Copy every one of the records below word for word, keeping each line the same as it appears.
^^^^^^^^^^^^^^^^
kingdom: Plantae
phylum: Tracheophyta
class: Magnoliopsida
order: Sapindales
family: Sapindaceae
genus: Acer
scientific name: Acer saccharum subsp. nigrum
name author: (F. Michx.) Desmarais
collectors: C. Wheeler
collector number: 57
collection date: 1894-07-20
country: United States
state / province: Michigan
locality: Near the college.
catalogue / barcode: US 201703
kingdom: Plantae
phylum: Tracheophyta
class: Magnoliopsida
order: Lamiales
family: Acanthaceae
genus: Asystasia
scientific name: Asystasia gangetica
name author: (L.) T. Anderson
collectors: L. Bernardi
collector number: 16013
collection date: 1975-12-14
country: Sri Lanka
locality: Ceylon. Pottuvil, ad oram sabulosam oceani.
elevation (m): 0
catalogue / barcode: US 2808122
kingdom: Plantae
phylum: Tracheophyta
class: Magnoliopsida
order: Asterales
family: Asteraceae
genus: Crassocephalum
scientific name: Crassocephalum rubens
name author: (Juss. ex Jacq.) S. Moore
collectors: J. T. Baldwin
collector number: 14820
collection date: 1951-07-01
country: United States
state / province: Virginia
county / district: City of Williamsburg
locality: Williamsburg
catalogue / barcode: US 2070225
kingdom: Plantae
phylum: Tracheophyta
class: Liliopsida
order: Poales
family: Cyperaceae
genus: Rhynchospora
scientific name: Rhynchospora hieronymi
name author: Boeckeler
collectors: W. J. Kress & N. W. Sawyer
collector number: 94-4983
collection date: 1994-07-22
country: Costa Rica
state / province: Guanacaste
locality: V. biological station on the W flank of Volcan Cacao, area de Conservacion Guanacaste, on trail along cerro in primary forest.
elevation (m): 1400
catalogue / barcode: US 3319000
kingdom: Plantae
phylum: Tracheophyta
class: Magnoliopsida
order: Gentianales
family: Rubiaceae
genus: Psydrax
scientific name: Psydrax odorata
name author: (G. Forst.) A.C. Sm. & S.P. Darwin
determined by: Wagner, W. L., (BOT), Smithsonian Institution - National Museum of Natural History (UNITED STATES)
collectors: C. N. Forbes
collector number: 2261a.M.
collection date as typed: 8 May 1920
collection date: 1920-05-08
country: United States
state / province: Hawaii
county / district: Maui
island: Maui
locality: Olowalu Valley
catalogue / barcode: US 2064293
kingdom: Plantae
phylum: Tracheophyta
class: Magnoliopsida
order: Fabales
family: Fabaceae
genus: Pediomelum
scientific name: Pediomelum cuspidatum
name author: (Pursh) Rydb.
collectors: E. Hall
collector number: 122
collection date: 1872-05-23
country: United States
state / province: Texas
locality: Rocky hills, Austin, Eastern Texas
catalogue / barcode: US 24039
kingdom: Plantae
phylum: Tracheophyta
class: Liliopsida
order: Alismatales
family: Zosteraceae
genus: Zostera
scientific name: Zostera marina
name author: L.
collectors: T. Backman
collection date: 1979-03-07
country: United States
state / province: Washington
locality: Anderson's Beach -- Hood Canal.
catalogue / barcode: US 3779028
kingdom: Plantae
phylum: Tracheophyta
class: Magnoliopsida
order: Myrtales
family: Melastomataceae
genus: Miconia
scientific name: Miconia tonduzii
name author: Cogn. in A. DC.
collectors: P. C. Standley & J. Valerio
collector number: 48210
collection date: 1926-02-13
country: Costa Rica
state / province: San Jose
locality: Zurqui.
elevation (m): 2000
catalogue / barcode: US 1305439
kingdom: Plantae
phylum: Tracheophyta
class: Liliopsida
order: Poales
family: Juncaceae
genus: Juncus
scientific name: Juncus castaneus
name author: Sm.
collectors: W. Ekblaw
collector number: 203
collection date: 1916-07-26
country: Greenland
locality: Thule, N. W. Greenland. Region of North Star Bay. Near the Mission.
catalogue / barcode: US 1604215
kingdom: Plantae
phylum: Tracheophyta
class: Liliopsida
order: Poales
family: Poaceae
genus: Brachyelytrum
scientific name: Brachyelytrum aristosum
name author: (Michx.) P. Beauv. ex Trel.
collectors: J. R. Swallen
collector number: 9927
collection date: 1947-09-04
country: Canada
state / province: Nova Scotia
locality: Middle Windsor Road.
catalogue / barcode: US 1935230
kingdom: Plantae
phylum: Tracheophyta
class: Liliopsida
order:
^^^^^^^^^^^^^^^^
#### [Response below]
kingdom: Plantae
phylum: Tracheophyta
class: Magnoliopsida
order: Sapindales
family: Sapindaceae
genus: Acer
scientific name: Acer saccharum subsp. nigrum
name author: (F. Michx.) Desmarais
collectors: C. Wheeler
collector number: 57
collection date: 1894-07-20
country: United States
state / province: Michigan
locality: Near the college.
catalogue / barcode: US 201703
kingdom: Plantae
phylum: Tracheophyta
class: Magnoliopsida
order: Lamiales
family: Acanthaceae
genus: Asystasia
scientific name: Asystasia gangetica
name author: (L.) T. Anderson
collectors: L. Bernardi
collector number: 16013
collection date: 1975-12-14
country: Sri Lanka
locality: Ceylon. Pottuvil, ad oram sabulosam oceani.
elevation (m): 0
catalogue / barcode: US 2808122
kingdom: Plantae
phylum: Tracheophyta
class: Magnoliopsida
order: Asterales
family: Asteraceae
genus: Crassocephalum
scientific name: Crassocephalum rubens
name author: (Juss. ex Jacq.) S. Moore
collectors: J. T. Baldwin
collector number: 14820
collection date: 1951-07-01
country: United States
state / province: Virginia
county / district: City of Williamsburg
locality: Williamsburg
catalogue / barcode: US 2070225
kingdom: Plantae
phylum: Tracheophyta
class: Liliopsida
order: Poales
family: Cyperaceae
genus: Rhynchospora
scientific name: Rhynchospora hieronymi
name author: Boeckeler
collectors: W. J. Kress & N. W. Sawyer
collector number: 94-4983
collection date: 1994-07-22
country: Costa Rica
state / province: Guanacaste
locality: V. biological station on the W flank of Volcan Cacao, area de Conservacion Guanacaste, on trail along cerro in primary forest.
elevation (m): 1400
catalogue / barcode: US 3319000
kingdom: Plantae
phylum: Tracheophyta
class: Magnoliopsida
order: Gentianales
family: Rubiaceae
genus: Psydrax
scientific name: Psydrax odorata
name author: (G. Forst.) A.C. Sm. & S.P. Darwin
determined by: Wagner, W. L., (BOT), Smithsonian Institution - National Museum of Natural History (UNITED STATES)
collectors: C. N. Forbes
collector number: 2261a.M.
collection date as typed: 8 May 1920
collection date: 1920-05-08
country: United States
state / province: Hawaii
county / district: Maui
island: Maui
locality: Olowalu Valley
catalogue / barcode: US 2064293
kingdom: Plantae
phylum: Tracheophyta
class: Magnoliopsida
order: Fabales
family: Fabaceae
genus: Pediomelum
scientific name: Pediomelum cuspidatum
name author: (Pursh) Rydb.
collectors: E. Hall
collector number: 122
collection date: 1872-05-23
country: United States
state / province: Texas
locality: Rocky hills, Austin, Eastern Texas
catalogue / barcode: US 24039
kingdom: Plantae
phylum: Tracheophyta
class: Liliopsida
order: Alismatales
family: Zosteraceae
genus: Zostera
scientific name: Zostera marina
name author: L.
collectors: T. Backman
collection date: 1979-03-07
country: United States
state / province: Washington
locality: Anderson's Beach -- Hood Canal.
catalogue / barcode: US 3779028
kingdom: Plantae
phylum: Tracheophyta
class: Magnoliopsida
order: Myrtales
family: Melastomataceae
genus: Miconia
scientific name: Miconia tonduzii
name author: Cogn. in A. DC.
collectors: P. C. Standley & J. Valerio
collector number: 48210
collection date: 1926-02-13
country: Costa Rica
state / province: San Jose
locality: Zurqui.
elevation (m): 2000
catalogue / barcode: US 1305439
kingdom: Plantae
phylum: Tracheophyta
class: Liliopsida
order: Poales
family: Juncaceae
genus: Juncus
scientific name: Juncus castaneus
name author: Sm.
collectors: W. Ekblaw
collector number: 203
collection date: 1916-07-26
country: Greenland
locality: Thule, N. W. Greenland. Region of North Star Bay. Near the Mission.
catalogue / barcode: US 1604215
kingdom: Plantae
phylum: Tracheophyta
class: Liliopsida
order: Poales
family: Poaceae
genus: Brachyelytrum
scientific name: Brachyelytrum aristosum
name author: (Michx.) P. Beauv. ex Trel.
collectors: J. R. Swallen
collector number: 9927
collection date: 1947-09-04
country: Canada
state / province: Nova Scotia
locality: Middle Windsor Road.
catalogue / barcode: US 1935230
kingdom: Plantae
phylum: Tracheophyta
class: Liliopsida
order:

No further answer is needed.